Левка побагровел, стукнул в пол шашкой.
— Не дурите мне голову, товарищ… Мы не торгуем оружием… Батько выметет петлюровскую сволочь, как мух, одним мановением…
Тогда сказал Чугай:
— Товарищ Лева, не горячись, помолчи минутку. Так вот, товарищи, с батькой Махно мы договорились. Батько подчиняется Главковерху Украинской. Народная армия батьки, теперь — Пятая дивизия, выступает на Екатеринослав немедленно по приказу. Приказ Главковерха у меня в кармане. Давайте согласуем действия… С нами — военный спец. Товарищ Рощин, притуляйся поближе.
Чугай уехал в ту же ночь обратно к батьке в Гуляй-Поле. Он увез с собой и Левку, — чтобы рабочие не косились на его толстую морду, на лакированные голенища и высокие калоши, да и не хотелось оставлять такого дурака вдвоем с Рощиным.
К Рощину приставили для связи и наблюдения Марусю. Военный план ревкома никуда не годился.
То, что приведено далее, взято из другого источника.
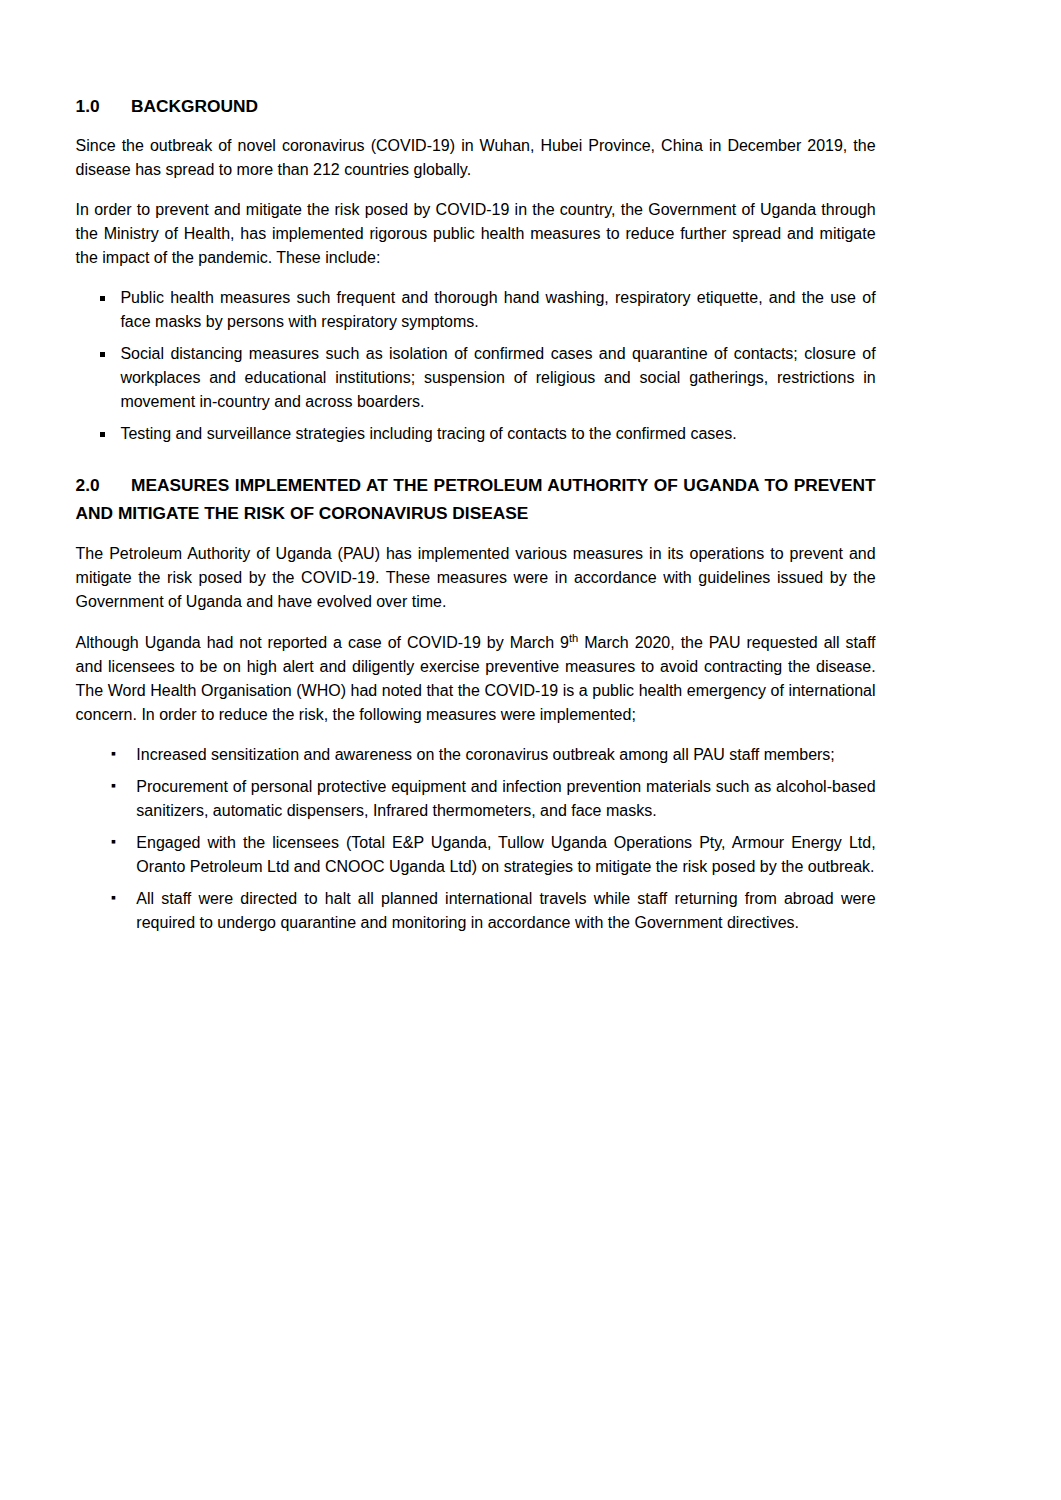1.0 BACKGROUND
Since the outbreak of novel coronavirus (COVID-19) in Wuhan, Hubei Province, China in December 2019, the disease has spread to more than 212 countries globally.
In order to prevent and mitigate the risk posed by COVID-19 in the country, the Government of Uganda through the Ministry of Health, has implemented rigorous public health measures to reduce further spread and mitigate the impact of the pandemic. These include:
Public health measures such frequent and thorough hand washing, respiratory etiquette, and the use of face masks by persons with respiratory symptoms.
Social distancing measures such as isolation of confirmed cases and quarantine of contacts; closure of workplaces and educational institutions; suspension of religious and social gatherings, restrictions in movement in-country and across boarders.
Testing and surveillance strategies including tracing of contacts to the confirmed cases.
2.0 MEASURES IMPLEMENTED AT THE PETROLEUM AUTHORITY OF UGANDA TO PREVENT AND MITIGATE THE RISK OF CORONAVIRUS DISEASE
The Petroleum Authority of Uganda (PAU) has implemented various measures in its operations to prevent and mitigate the risk posed by the COVID-19. These measures were in accordance with guidelines issued by the Government of Uganda and have evolved over time.
Although Uganda had not reported a case of COVID-19 by March 9th March 2020, the PAU requested all staff and licensees to be on high alert and diligently exercise preventive measures to avoid contracting the disease. The Word Health Organisation (WHO) had noted that the COVID-19 is a public health emergency of international concern. In order to reduce the risk, the following measures were implemented;
Increased sensitization and awareness on the coronavirus outbreak among all PAU staff members;
Procurement of personal protective equipment and infection prevention materials such as alcohol-based sanitizers, automatic dispensers, Infrared thermometers, and face masks.
Engaged with the licensees (Total E&P Uganda, Tullow Uganda Operations Pty, Armour Energy Ltd, Oranto Petroleum Ltd and CNOOC Uganda Ltd) on strategies to mitigate the risk posed by the outbreak.
All staff were directed to halt all planned international travels while staff returning from abroad were required to undergo quarantine and monitoring in accordance with the Government directives.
Рощин высказал это тогда же со всей прямотой. Ревком предложил ему самому обследовать город и представить свой план. Каждое утро они с Марусей переплывали на лодке среди льдин дымящийся Днепр, вылезали на правом берегу, в слободе Мандыровке, просили кого-нибудь из крестьян, едущих на базар, подвезти их до вокзала, и оттуда — пешком или на трамвае — попадали в центр.
Вокзал с железнодорожным мостом находился на южной стороне, оттуда через весь город тянулся широкий, в акациях и пирамидальных тополях, Екатерининский проспект; по обеим сторонам его стояли новые, солидные, с зеркальными окнами, здания — банков, гостиниц, почты и телеграфа, городской думы. Проспект круто поднимался к старому городу, раскинутому вокруг соборной площади. Там же помещались казармы.
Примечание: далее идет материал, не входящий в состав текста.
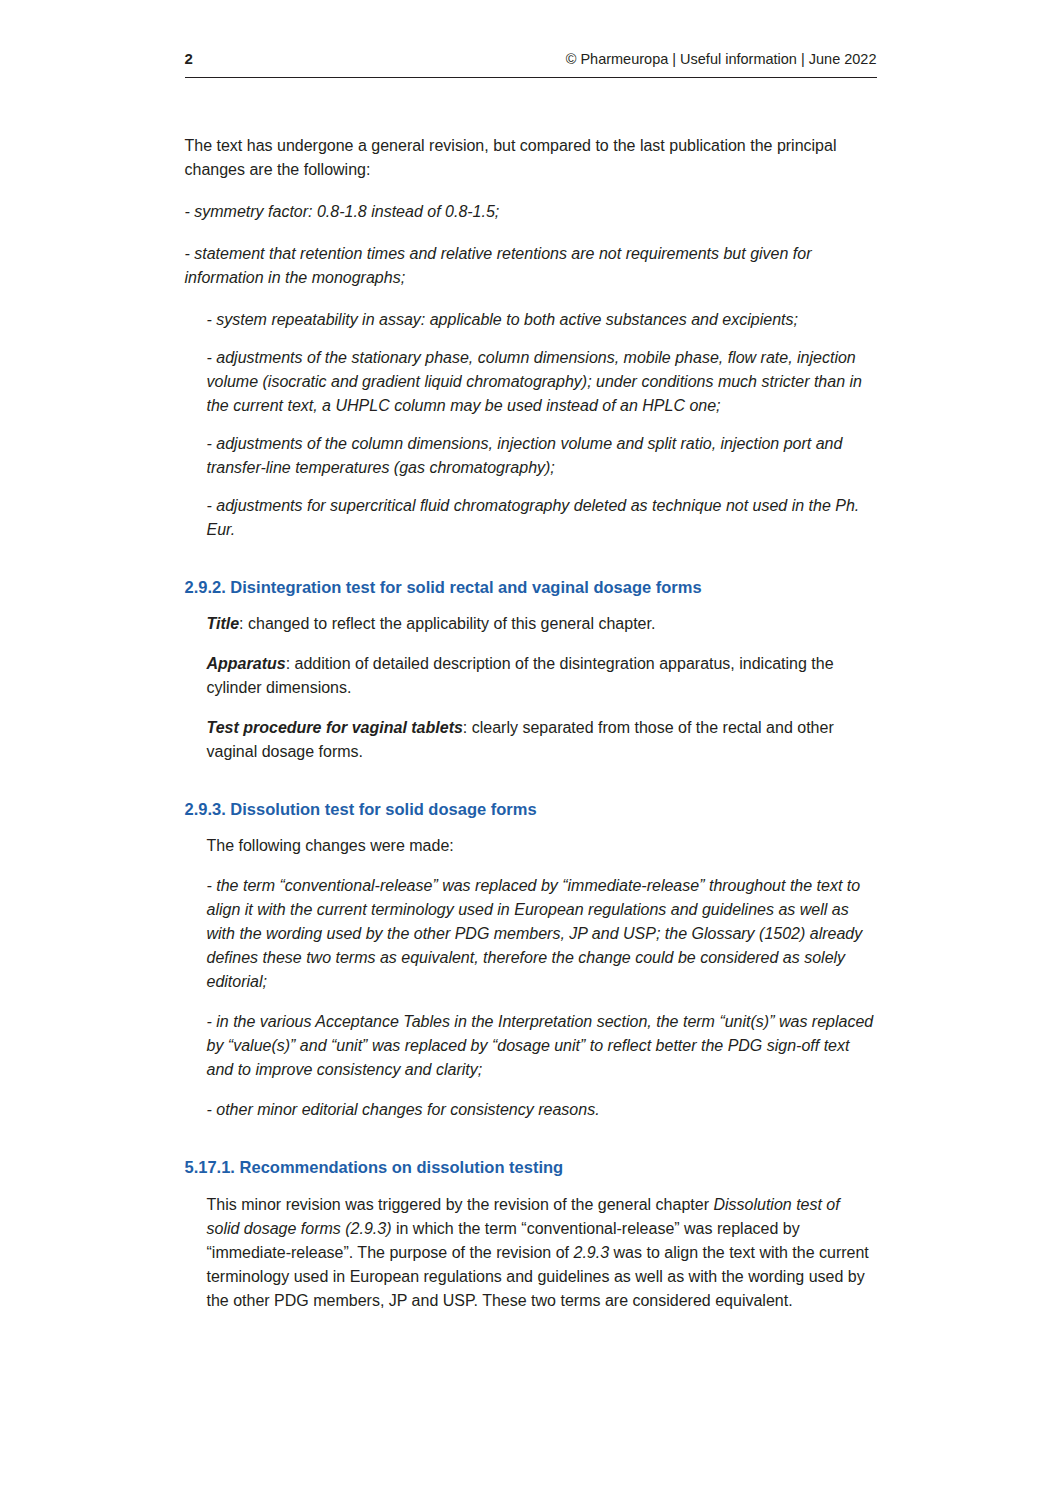2
© Pharmeuropa | Useful information | June 2022
The text has undergone a general revision, but compared to the last publication the principal changes are the following:
- symmetry factor: 0.8-1.8 instead of 0.8-1.5;
- statement that retention times and relative retentions are not requirements but given for information in the monographs;
- system repeatability in assay: applicable to both active substances and excipients;
- adjustments of the stationary phase, column dimensions, mobile phase, flow rate, injection volume (isocratic and gradient liquid chromatography); under conditions much stricter than in the current text, a UHPLC column may be used instead of an HPLC one;
- adjustments of the column dimensions, injection volume and split ratio, injection port and transfer-line temperatures (gas chromatography);
- adjustments for supercritical fluid chromatography deleted as technique not used in the Ph. Eur.
2.9.2. Disintegration test for solid rectal and vaginal dosage forms
Title: changed to reflect the applicability of this general chapter.
Apparatus: addition of detailed description of the disintegration apparatus, indicating the cylinder dimensions.
Test procedure for vaginal tablets: clearly separated from those of the rectal and other vaginal dosage forms.
2.9.3. Dissolution test for solid dosage forms
The following changes were made:
- the term “conventional-release” was replaced by “immediate-release” throughout the text to align it with the current terminology used in European regulations and guidelines as well as with the wording used by the other PDG members, JP and USP; the Glossary (1502) already defines these two terms as equivalent, therefore the change could be considered as solely editorial;
- in the various Acceptance Tables in the Interpretation section, the term “unit(s)” was replaced by “value(s)” and “unit” was replaced by “dosage unit” to reflect better the PDG sign-off text and to improve consistency and clarity;
- other minor editorial changes for consistency reasons.
5.17.1. Recommendations on dissolution testing
This minor revision was triggered by the revision of the general chapter Dissolution test of solid dosage forms (2.9.3) in which the term “conventional-release” was replaced by “immediate-release”. The purpose of the revision of 2.9.3 was to align the text with the current terminology used in European regulations and guidelines as well as with the wording used by the other PDG members, JP and USP. These two terms are considered equivalent.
Вадим Петрович научил Марусю считать шаги, на глаз определять углы, запоминать особо важные точки обстрела. Время от времени они заходили в кофейню и на листочке набрасывали план. Листочек этот, сложенный конвертиком, Маруся носила зажатым в кулаке, чтобы сунуть в рот и проглотить, если их остановят вартовые. Но на них ни разу никто не покосился, хотя хорошенькая Маруся в простом платке, повязанном по-украински, и Рощин в шапке с малиновым верхом только ленивому могли бы не примелькаться. Но здесь было не до них. Петлюровские власти, объявившие себя республиканско-демократичными, барахтались среди всевозможных комитетов: боротьбистов, социалистов, сионистов, анархистов, националистов, учредиловцев, эсеров, энесов, пепеэсов, умеренных, средних, с платформой и без платформы; все эти дармоеды требовали легализации, помещений, денег и угрожали лишением общественного доверия. Окончательную путаницу вносила городская дума, где сидел Паприкаки младший (Паприкаки старший, более умный, бежал к Деникину). Дума проводила политику параллельной власти и даже настаивала на учреждении отдельного полка, — по-петлюровски — куреня, — имени покойного городского головы Хаима Соломоновича Гистория. Понятно, что петлюровским властям оставался один свободный участок для деятельности — хватать кое-где в ночное время по квартирам рабочих-коммунистов, и то тех, кто жил на правом берегу.